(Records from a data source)
=== Section Start ===

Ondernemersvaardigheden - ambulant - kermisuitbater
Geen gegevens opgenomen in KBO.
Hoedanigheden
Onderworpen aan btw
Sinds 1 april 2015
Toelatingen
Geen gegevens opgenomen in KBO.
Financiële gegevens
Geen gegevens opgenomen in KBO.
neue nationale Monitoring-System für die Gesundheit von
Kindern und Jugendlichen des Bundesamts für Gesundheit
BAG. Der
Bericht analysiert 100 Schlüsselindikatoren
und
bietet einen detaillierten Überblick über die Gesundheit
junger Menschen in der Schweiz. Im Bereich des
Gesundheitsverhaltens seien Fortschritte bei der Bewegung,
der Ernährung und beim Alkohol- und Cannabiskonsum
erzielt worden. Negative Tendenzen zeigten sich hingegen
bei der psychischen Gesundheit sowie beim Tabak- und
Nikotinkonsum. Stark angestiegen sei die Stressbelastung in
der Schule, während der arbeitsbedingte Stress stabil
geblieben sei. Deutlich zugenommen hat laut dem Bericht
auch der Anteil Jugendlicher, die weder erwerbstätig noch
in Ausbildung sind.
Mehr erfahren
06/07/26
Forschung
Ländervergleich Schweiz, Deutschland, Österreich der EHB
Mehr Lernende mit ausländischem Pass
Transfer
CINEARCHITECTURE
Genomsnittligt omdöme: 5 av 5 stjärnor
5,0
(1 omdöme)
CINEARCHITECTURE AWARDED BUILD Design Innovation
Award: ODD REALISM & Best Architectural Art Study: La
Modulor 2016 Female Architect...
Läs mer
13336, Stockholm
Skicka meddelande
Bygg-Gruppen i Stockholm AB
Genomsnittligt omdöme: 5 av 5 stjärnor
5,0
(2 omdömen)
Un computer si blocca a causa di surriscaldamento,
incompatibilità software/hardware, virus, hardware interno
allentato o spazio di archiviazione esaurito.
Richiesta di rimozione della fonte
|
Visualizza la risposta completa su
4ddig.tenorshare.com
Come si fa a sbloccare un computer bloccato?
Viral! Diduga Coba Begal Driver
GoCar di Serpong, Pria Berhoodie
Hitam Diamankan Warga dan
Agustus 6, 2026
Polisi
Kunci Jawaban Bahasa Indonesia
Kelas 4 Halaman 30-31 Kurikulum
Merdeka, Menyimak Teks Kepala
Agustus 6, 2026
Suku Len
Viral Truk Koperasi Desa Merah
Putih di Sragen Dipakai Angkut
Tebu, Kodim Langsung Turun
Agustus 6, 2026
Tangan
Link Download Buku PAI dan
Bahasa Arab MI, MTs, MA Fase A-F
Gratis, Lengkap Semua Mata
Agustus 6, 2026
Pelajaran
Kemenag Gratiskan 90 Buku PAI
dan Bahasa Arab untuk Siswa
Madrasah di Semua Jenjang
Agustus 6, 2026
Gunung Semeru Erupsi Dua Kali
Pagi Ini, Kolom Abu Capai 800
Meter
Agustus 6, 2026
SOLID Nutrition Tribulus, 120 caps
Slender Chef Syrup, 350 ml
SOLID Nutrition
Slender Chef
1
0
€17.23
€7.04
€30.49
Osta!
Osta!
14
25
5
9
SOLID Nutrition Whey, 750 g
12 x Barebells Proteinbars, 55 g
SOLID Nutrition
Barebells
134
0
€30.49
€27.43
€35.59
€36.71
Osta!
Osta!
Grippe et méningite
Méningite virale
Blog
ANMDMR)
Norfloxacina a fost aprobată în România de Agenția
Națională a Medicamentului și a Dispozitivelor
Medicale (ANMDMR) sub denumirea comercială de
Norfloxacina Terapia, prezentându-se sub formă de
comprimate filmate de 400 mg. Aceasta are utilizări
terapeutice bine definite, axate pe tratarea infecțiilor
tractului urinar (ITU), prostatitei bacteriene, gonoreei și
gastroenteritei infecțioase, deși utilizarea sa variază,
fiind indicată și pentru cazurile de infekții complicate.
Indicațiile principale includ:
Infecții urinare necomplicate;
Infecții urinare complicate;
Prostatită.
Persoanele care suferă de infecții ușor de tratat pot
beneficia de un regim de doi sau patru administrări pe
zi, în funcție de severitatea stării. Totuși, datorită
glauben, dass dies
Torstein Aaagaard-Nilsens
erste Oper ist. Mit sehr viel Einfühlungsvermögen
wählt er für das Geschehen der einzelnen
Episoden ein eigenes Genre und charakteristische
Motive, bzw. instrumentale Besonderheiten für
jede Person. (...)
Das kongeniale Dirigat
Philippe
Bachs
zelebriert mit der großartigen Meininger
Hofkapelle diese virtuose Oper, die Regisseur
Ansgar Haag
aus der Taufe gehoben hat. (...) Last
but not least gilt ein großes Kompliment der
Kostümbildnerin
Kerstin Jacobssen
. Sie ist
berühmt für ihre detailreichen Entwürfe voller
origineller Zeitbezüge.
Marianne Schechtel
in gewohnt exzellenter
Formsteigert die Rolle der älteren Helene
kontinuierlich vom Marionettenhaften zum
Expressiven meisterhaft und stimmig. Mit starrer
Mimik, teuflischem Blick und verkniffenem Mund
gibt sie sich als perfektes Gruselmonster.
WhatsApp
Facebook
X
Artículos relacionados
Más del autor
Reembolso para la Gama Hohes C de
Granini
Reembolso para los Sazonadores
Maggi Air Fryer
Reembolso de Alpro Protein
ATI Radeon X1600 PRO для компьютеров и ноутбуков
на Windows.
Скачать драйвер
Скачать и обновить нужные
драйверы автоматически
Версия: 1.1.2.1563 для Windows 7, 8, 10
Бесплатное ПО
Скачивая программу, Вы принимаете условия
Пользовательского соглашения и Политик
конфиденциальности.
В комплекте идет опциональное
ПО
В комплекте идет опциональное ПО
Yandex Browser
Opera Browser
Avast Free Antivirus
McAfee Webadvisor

=== Section End ===

Prompt: Only these are to be transcribed: the line with "ATI Radeon X1600" and every line after it through the last line of the entries, each exactly.

Task response:
ATI Radeon X1600 PRO для компьютеров и ноутбуков
на Windows.
Скачать драйвер
Скачать и обновить нужные
драйверы автоматически
Версия: 1.1.2.1563 для Windows 7, 8, 10
Бесплатное ПО
Скачивая программу, Вы принимаете условия
Пользовательского соглашения и Политик
конфиденциальности.
В комплекте идет опциональное
ПО
В комплекте идет опциональное ПО
Yandex Browser
Opera Browser
Avast Free Antivirus
McAfee Webadvisor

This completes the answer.